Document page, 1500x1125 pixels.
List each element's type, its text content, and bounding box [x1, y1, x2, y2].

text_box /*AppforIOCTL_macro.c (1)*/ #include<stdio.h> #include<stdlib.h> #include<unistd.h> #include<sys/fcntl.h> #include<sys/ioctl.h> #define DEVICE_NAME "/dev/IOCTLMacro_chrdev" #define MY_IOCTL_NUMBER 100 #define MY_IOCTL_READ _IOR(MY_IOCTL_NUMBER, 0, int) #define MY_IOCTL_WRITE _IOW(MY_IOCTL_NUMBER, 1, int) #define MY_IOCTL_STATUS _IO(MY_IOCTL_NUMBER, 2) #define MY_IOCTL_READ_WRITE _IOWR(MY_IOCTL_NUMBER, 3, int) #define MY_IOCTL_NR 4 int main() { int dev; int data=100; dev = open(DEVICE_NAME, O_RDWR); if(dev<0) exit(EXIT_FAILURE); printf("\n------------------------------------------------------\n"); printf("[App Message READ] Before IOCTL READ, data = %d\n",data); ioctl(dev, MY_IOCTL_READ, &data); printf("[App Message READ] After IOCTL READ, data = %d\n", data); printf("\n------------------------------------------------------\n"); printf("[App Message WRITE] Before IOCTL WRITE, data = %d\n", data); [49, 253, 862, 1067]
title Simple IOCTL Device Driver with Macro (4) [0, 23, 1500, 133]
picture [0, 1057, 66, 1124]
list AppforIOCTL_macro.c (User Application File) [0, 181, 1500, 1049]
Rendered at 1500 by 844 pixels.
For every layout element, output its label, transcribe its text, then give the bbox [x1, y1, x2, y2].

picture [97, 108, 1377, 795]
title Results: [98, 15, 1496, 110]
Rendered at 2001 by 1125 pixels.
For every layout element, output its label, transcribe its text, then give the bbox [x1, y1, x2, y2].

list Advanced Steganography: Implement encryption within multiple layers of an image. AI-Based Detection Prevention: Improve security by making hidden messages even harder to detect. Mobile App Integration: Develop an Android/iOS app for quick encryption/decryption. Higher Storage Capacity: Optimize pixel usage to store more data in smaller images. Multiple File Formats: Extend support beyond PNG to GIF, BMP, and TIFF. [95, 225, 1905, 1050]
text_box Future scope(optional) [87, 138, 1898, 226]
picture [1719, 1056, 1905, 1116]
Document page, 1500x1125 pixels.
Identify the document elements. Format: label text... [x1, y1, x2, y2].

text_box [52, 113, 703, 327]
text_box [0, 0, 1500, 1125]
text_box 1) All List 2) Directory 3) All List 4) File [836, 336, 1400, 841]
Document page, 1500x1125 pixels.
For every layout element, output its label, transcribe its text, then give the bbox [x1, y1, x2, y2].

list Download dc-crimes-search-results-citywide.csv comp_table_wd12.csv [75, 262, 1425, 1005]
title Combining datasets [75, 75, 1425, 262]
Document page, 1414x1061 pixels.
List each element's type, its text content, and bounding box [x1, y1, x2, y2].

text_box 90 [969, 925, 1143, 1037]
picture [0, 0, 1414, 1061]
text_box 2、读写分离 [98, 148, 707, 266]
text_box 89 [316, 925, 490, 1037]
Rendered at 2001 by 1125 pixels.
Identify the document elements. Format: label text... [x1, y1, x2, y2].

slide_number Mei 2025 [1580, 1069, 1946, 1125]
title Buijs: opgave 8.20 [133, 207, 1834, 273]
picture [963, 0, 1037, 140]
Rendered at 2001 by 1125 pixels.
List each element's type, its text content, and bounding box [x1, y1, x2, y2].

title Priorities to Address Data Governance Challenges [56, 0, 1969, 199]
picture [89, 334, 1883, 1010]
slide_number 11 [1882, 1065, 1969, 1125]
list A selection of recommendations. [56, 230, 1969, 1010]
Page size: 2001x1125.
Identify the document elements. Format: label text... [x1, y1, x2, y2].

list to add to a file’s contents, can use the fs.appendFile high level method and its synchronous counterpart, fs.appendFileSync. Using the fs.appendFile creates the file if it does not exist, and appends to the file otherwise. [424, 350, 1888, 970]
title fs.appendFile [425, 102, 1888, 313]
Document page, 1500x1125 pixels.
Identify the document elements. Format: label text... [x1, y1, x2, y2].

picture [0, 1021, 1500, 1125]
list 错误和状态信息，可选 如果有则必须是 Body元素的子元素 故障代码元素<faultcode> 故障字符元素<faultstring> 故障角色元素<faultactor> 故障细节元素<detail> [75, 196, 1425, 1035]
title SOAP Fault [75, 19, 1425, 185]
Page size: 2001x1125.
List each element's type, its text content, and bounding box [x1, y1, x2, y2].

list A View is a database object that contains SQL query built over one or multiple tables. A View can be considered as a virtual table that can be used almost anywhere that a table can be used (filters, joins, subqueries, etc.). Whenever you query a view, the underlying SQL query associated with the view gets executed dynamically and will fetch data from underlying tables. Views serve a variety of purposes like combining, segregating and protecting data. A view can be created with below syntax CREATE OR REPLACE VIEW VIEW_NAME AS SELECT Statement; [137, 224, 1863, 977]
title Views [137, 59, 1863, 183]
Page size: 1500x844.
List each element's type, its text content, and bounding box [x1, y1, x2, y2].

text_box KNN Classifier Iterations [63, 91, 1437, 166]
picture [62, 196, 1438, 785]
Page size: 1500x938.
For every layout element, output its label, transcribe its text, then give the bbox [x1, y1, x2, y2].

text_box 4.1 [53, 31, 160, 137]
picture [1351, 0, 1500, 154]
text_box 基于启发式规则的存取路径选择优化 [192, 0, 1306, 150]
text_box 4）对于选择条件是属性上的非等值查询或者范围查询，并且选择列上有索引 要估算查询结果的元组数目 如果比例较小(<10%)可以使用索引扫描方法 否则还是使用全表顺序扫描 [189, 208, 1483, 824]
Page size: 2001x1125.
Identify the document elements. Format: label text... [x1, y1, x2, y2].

## [Exercise requirements]
Reproduce the records above exactly, character for character.

## [Response for this exercise]
Document page, 1500x1125 pixels.
List each element's type, its text content, and bounding box [x1, y1, x2, y2].

text_box /*AppforIOCTL_macro.c (1)*/ #include<stdio.h> #include<stdlib.h> #include<unistd.h> #include<sys/fcntl.h> #include<sys/ioctl.h> #define DEVICE_NAME "/dev/IOCTLMacro_chrdev" #define MY_IOCTL_NUMBER 100 #define MY_IOCTL_READ _IOR(MY_IOCTL_NUMBER, 0, int) #define MY_IOCTL_WRITE _IOW(MY_IOCTL_NUMBER, 1, int) #define MY_IOCTL_STATUS _IO(MY_IOCTL_NUMBER, 2) #define MY_IOCTL_READ_WRITE _IOWR(MY_IOCTL_NUMBER, 3, int) #define MY_IOCTL_NR 4 int main() { int dev; int data=100; dev = open(DEVICE_NAME, O_RDWR); if(dev<0) exit(EXIT_FAILURE); printf("\n------------------------------------------------------\n"); printf("[App Message READ] Before IOCTL READ, data = %d\n",data); ioctl(dev, MY_IOCTL_READ, &data); printf("[App Message READ] After IOCTL READ, data = %d\n", data); printf("\n------------------------------------------------------\n"); printf("[App Message WRITE] Before IOCTL WRITE, data = %d\n", data); [49, 253, 862, 1067]
title Simple IOCTL Device Driver with Macro (4) [0, 23, 1500, 133]
picture [0, 1057, 66, 1124]
list AppforIOCTL_macro.c (User Application File) [0, 181, 1500, 1049]
Rendered at 1500 by 844 pixels.
For every layout element, output its label, transcribe its text, then give the bbox [x1, y1, x2, y2].

picture [97, 108, 1377, 795]
title Results: [98, 15, 1496, 110]
Rendered at 2001 by 1125 pixels.
For every layout element, output its label, transcribe its text, then give the bbox [x1, y1, x2, y2].

list Advanced Steganography: Implement encryption within multiple layers of an image. AI-Based Detection Prevention: Improve security by making hidden messages even harder to detect. Mobile App Integration: Develop an Android/iOS app for quick encryption/decryption. Higher Storage Capacity: Optimize pixel usage to store more data in smaller images. Multiple File Formats: Extend support beyond PNG to GIF, BMP, and TIFF. [95, 225, 1905, 1050]
text_box Future scope(optional) [87, 138, 1898, 226]
picture [1719, 1056, 1905, 1116]
Document page, 1500x1125 pixels.
Identify the document elements. Format: label text... [x1, y1, x2, y2].

text_box [52, 113, 703, 327]
text_box [0, 0, 1500, 1125]
text_box 1) All List 2) Directory 3) All List 4) File [836, 336, 1400, 841]
Document page, 1500x1125 pixels.
For every layout element, output its label, transcribe its text, then give the bbox [x1, y1, x2, y2].

list Download dc-crimes-search-results-citywide.csv comp_table_wd12.csv [75, 262, 1425, 1005]
title Combining datasets [75, 75, 1425, 262]
Document page, 1414x1061 pixels.
List each element's type, its text content, and bounding box [x1, y1, x2, y2].

text_box 90 [969, 925, 1143, 1037]
picture [0, 0, 1414, 1061]
text_box 2、读写分离 [98, 148, 707, 266]
text_box 89 [316, 925, 490, 1037]
Rendered at 2001 by 1125 pixels.
Identify the document elements. Format: label text... [x1, y1, x2, y2].

slide_number Mei 2025 [1580, 1069, 1946, 1125]
title Buijs: opgave 8.20 [133, 207, 1834, 273]
picture [963, 0, 1037, 140]
Rendered at 2001 by 1125 pixels.
List each element's type, its text content, and bounding box [x1, y1, x2, y2].

title Priorities to Address Data Governance Challenges [56, 0, 1969, 199]
picture [89, 334, 1883, 1010]
slide_number 11 [1882, 1065, 1969, 1125]
list A selection of recommendations. [56, 230, 1969, 1010]
Page size: 2001x1125.
Identify the document elements. Format: label text... [x1, y1, x2, y2].

list to add to a file’s contents, can use the fs.appendFile high level method and its synchronous counterpart, fs.appendFileSync. Using the fs.appendFile creates the file if it does not exist, and appends to the file otherwise. [424, 350, 1888, 970]
title fs.appendFile [425, 102, 1888, 313]
Document page, 1500x1125 pixels.
Identify the document elements. Format: label text... [x1, y1, x2, y2].

picture [0, 1021, 1500, 1125]
list 错误和状态信息，可选 如果有则必须是 Body元素的子元素 故障代码元素<faultcode> 故障字符元素<faultstring> 故障角色元素<faultactor> 故障细节元素<detail> [75, 196, 1425, 1035]
title SOAP Fault [75, 19, 1425, 185]
Page size: 2001x1125.
List each element's type, its text content, and bounding box [x1, y1, x2, y2].

list A View is a database object that contains SQL query built over one or multiple tables. A View can be considered as a virtual table that can be used almost anywhere that a table can be used (filters, joins, subqueries, etc.). Whenever you query a view, the underlying SQL query associated with the view gets executed dynamically and will fetch data from underlying tables. Views serve a variety of purposes like combining, segregating and protecting data. A view can be created with below syntax CREATE OR REPLACE VIEW VIEW_NAME AS SELECT Statement; [137, 224, 1863, 977]
title Views [137, 59, 1863, 183]
Page size: 1500x844.
List each element's type, its text content, and bounding box [x1, y1, x2, y2].

text_box KNN Classifier Iterations [63, 91, 1437, 166]
picture [62, 196, 1438, 785]
Page size: 1500x938.
For every layout element, output its label, transcribe its text, then give the bbox [x1, y1, x2, y2].

text_box 4.1 [53, 31, 160, 137]
picture [1351, 0, 1500, 154]
text_box 基于启发式规则的存取路径选择优化 [192, 0, 1306, 150]
text_box 4）对于选择条件是属性上的非等值查询或者范围查询，并且选择列上有索引 要估算查询结果的元组数目 如果比例较小(<10%)可以使用索引扫描方法 否则还是使用全表顺序扫描 [189, 208, 1483, 824]
Page size: 2001x1125.
Identify the document elements. Format: label text... [x1, y1, x2, y2].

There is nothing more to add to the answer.